_Aim of the task_
In the pandas bug report on SparseDataFrame, what error does calling to_coo() raise when the columns are named 1 through 4?

++++ Extract ++++

Description
Code Sample, a copy-pastable example if possible
import pandas as pd
import numpy as np
ary = np.array([ [1, 0, 0, 3],
[1, 0, 2, 0],
[0, 4, 0 ,0] ])
df = pd.DataFrame(ary)
df.columns = [1, 2, 3, 4]
dfs = pd.SparseDataFrame(df,
default_fill_value=0)
# DOES NOT WORK:
dfs.to_coo() # raises KeyError: 0
# WORKS (1)
dfs2 = dfs.copy()
dfs2.columns = [0, 1, 2, 3]
dfs2.to_coo()
# WORKS (2)
dfs3 = dfs.copy()
dfs3.columns = [str(i) for i in dfs3.columns]
dfs3.to_coo()
Problem description
In the example above, the Pandas SparseDataFrame method to_coo()
(and possibly others) cannot handle sparse dataframes if the column names are integer types and don't start at 0. If the column names start at 0 or are string types, this is not an issue.

++++ Data extract ++++

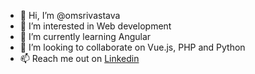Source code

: - 👋 Hi, I’m @omsrivastava
- 👀 I’m interested in Web development
- 🌱 I’m currently learning Angular
- 💞️ I’m looking to collaborate on Vue.js, PHP and Python
- 📫 Reach me out on [Linkedin](https://www.linkedin.com/in/om-srivastava-b56267b7)

<!---
omsrivastava/omsrivastava is a ✨ special ✨ repository because its `README.md` (this file) appears on your GitHub profile.
You can click the Preview link to take a look at your changes.
--->
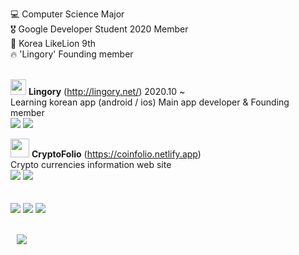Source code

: 💻 Computer Science Major <br>
🎖 Google Developer Student 2020 Member<br>
🦁 Korea LikeLion 9th <br>
🔥 'Lingory' Founding member
<br>
<br>
 


<img src="https://play-lh.googleusercontent.com/Tl08df19MlhTQFPky53PteQ2xD-MAUSzGNnGlPDV3xoKlh3ihYLsF54b51xIzlUC3CA=s360-rw"
        width=25px
         height=25px
    /></a> 
 <b>Lingory</b> (http://lingory.net/) 2020.10 ~ <br>
Learning korean app (android / ios)
Main app developer & Founding member
<br>
<img src="https://img.shields.io/badge/Flutter-3766AB?style=flat-square&logo=flutter&logoColor=white"/></a> <img src="https://img.shields.io/badge/Dart-3766AB?style=flat-square&logo=dart&logoColor=white"/></a><br>


<img src="https://cryptofolio.cf/static/media/ico_logo.e06b54dc.png"
        width=30px
         height=30px
    /></a> 
 <b>CryptoFolio</b> (https://coinfolio.netlify.app) <br>
Crypto currencies information web site<br>
<img src="https://img.shields.io/badge/React-3766AB?style=flat-square&logo=React&logoColor=white"/></a> <img src="https://img.shields.io/badge/JavaScript-3766AB?style=flat-square&logo=JavaScript&logoColor=white"/></a> 
<br><br><br>
<img src="https://img.shields.io/badge/Django-3766AB?style=flat-square&logo=Django&logoColor=white"/></a> <img src="https://img.shields.io/badge/Python-3766AB?style=flat-square&logo=Python&logoColor=white"/></a> <img src="https://img.shields.io/badge/Firebase-3766AB?style=flat-square&logo=Firebase&logoColor=white"/></a>
<br>

<br>
<a href="https://muhly.tistory.com/">
    <img 
        src="http://img.shields.io/badge/-Tech%20Blog-655ced?style=flat&logo=github&link=https://muhly.tistory.com/"
        style="height : auto; margin-left : 10px; margin-right : 10px;"/>
</a>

++++

_Reply to the exercise_
KeyError: 0